Фонтан «Ночь» окружен платанами. На скамеечке сидит странный дед в матросской фуражке, тельняшке, мятых брюках. Наигрывает на аккордеоне «Амурские волны». Инструмент гудит, пыхтит, но звук еще дает, поблескивает красным перламутром. В ярких сарафанах, туниках, халатах, в шляпах и панамках топчутся попарно грузные пожилые тетки. Оркестр, отыграв бравурные марши возле входа в ресторан, зачехляет инструменты. Аккордеон, одинокий дед, куча старух и кошек, размазанная по дорожкам сметана - набор безобразный, раздражающий. У танцующих старух лица умильные, придурковатые.

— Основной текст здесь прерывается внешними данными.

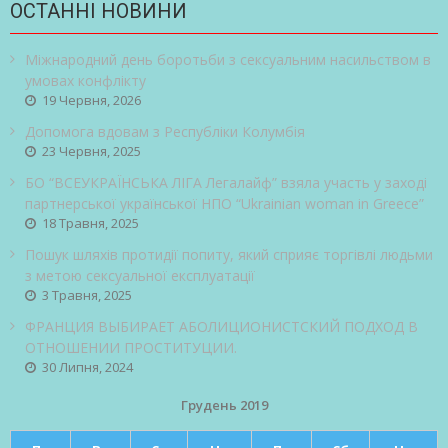
ОСТАННІ НОВИНИ
Міжнародний день боротьби з сексуальним насильством в
умовах конфлікту
19 Червня, 2026
Допомога вдовам з Республіки Колумбія
23 Червня, 2025
БО “ВСЕУКРАЇНСЬКА ЛІГА Легалайф” взяла участь у заході
партнерської української НПО “Ukrainian woman in Greece”
18 Травня, 2025
Пошук шляхів протидії попиту, який сприяє торгівлі людьми
з метою сексуальної експлуатації
3 Травня, 2025
ФРАНЦИЯ ВЫБИРАЕТ АБОЛИЦИОНИСТСКИЙ ПОДХОД В
ОТНОШЕНИИ ПРОСТИТУЦИИ.
30 Липня, 2024
Грудень 2019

Старухи сыты, как кошки. Простые, бедные бабушки горбатятся в начале июня по огородам, таскают тележки на колесиках, роют компостные ямы. Отдыхающие - из Москвы, Питера. Там и пенсии, и возможность сдать квартиру внаем за дикие деньги. Хватает, чтобы по миру поездить и не думать о припасах на зиму.
Были в Питере бездельники, называвшие себя Митьками (художниками). Пересобачились. Перегрызлись. Певцом придурковатых людишек, воспевающим культ «простого россиянина», выключенного напрочь из жизни, остался один Любаров. Картины его заполнены косыми-хромыми крестьянами-люмпенами с дебильными улыбками. Вот такие «любаровские» выражения лиц у греющихся на крымском солнышке старушек-вострушек. И сам я, почти старик, - с ними. Стою в сандалиях посреди растекшегося кефира. Давно не злой, не боец. Сентиментальный фильм – а я уже плачу. Злость испарилась до слабенького пойла насмешливости, мелкотравчатых «приколов».
В Евангелии от Луки - горькая притча Христа о блудном сыне. Голландцы, выгнав испанцев, начали обживать поле под названием «свобода». Протестанты, а в живописи «малые голландцы (Вермеер) - дотошные бытописатели, избавившиеся от библейского диктата. Долины, девушки с лютнями, мужики с деньгами. Любили коллективные портреты. Свобода оказалось штукой опаснее, чем свихнувшиеся на католицизме испанцы. Об этом все картины Рембрандта. Об этом его «Блудный сын». Раньше думал об актуальном в «Завете»: был еще и старший сын. Упрекал отца: «Ради меня ты за всю жизнь не зарезал и козленка. Но, вернулся младший брат, гуляка и пьянь, все промотавший, и ты веселишься, приказал заколоть тучного тельца. Почему?»
Над этим думал (ответа-то в Евангелии от Луки так и нет). Теперь - не думаю. Превратился в «малого голландца», сдавшегося «картезианца». Не люблю «актуальное искусство». Купаюсь не в действенности духа, а в праздничной «материи бытия». Прикидываюсь носителем «святого простодушия». Глянь в лицо мое со стороны - и не найдешь отличия от танцующих старых людей. И.: «Скучно с тобой. Мне в больничку, узнать расписание магнитотерапии».